Python is like Emacs for me, where you use it all the time but every now and then you discover something new and wonder how you lived without it. I've known for a while you can compile python files but I've never really bother looking into them much. Well I have some time so here are my notes at looking into compiled python files.

Hello World

So I'm going to need a file to actually compile first, but I want to see the differences (if any) when you import a module to when you do not.

def hello(name):
    return ("hello {}".format(name))


print(hello("world!"))
hello world!

Got to be a little different to every other "Hello World" programme out there.

Now its time to compile this script with the snippet below.

import py_compile

py_compile.compile("hello.py")

So thats actually made a folder called __pycache__ and inside of there I have the compiled .pyc file.

Initial Analysis

Ok so like any binary file, there are a few things I can do to get the lowdown on the file.

file ./__pycache__/hello.cpython-37.pyc && \
    strings ./__pycache__/hello.cpython-37.pyc && \
    cat ./__pycache__/hello.cpython-37.pyc
./__pycache__/hello.cpython-37.pyc: data
a}f^O
hello {})
format)
name
hello.py
hello
world!N)
printr
<module>
B

a}f^O@sddZeeddS)cCs
d|S)Nzhello {})format)namerhello.pyhellosrzworld!N)rprintrrrr<module>s

As expected its just a data binary, and the source code could with a little luck be easily interpreted if needed.

Import this

I'm not going to import this as i dont think that would be a good test :), but I want to see what happens when I import a libary. I have more knowelege of the requests libary so I'll compile the below script.

import requests


def get(url):
    r = requests.get(url, timeout=5, verify=False)
    return r.content


print(get("https://httpbin.org/get"))
b'{\n  "args": {}, \n  "headers": {\n    "Accept": "*/*", \n    "Accept-Encoding": "gzip, deflate", \n    "Host": "httpbin.org", \n    "User-Agent": "python-requests/2.22.0", \n    "X-Amzn-Trace-Id": "Root=1-5e668044-f4814cc60b85f9445f50695c"\n  }, \n  "origin": "86.20.106.90", \n  "url": "https://httpbin.org/get"\n}\n'

Its not pretty but it'll do for the simple test. Like last time lets compile it again.

import py_compile

py_compile.compile("get.py")

And much like last time its made a folder __pycache__ and a compiled .pyc of the above file.

Initial Analysis

Like last time, I'll see if there is anything noteworthy in the strings of the file and the file type.

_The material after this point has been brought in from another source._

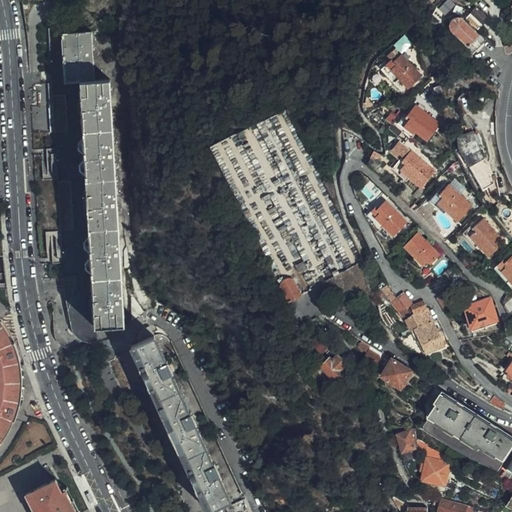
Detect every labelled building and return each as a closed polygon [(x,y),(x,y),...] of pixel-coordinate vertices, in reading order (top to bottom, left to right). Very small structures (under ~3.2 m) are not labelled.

file ./__pycache__/get.cpython-37.pyc && \
    strings ./__pycache__/get.cpython-37.pyc && \
    cat ./__pycache__/get.cpython-37.pyc
./__pycache__/get.cpython-37.pyc: data
timeoutZ
verify)
requests
getZ
content)
get.pyr
https://httpbin.org/get)
printr
<module>
B

f^@s ddlZddZeeddS)NcCstj|ddd}|jS)NF)ZtimeoutZverify)requestsgetZcontent)Zurlrrget.pyrsrzhttps://httpbin.org/get)rrprintrrrr<module>s

Ah bummber, nothing different from the output of this example and the output from the previous one. Oh well, most people would see this as a failure, but I've learnt from this and sharing it with the reader.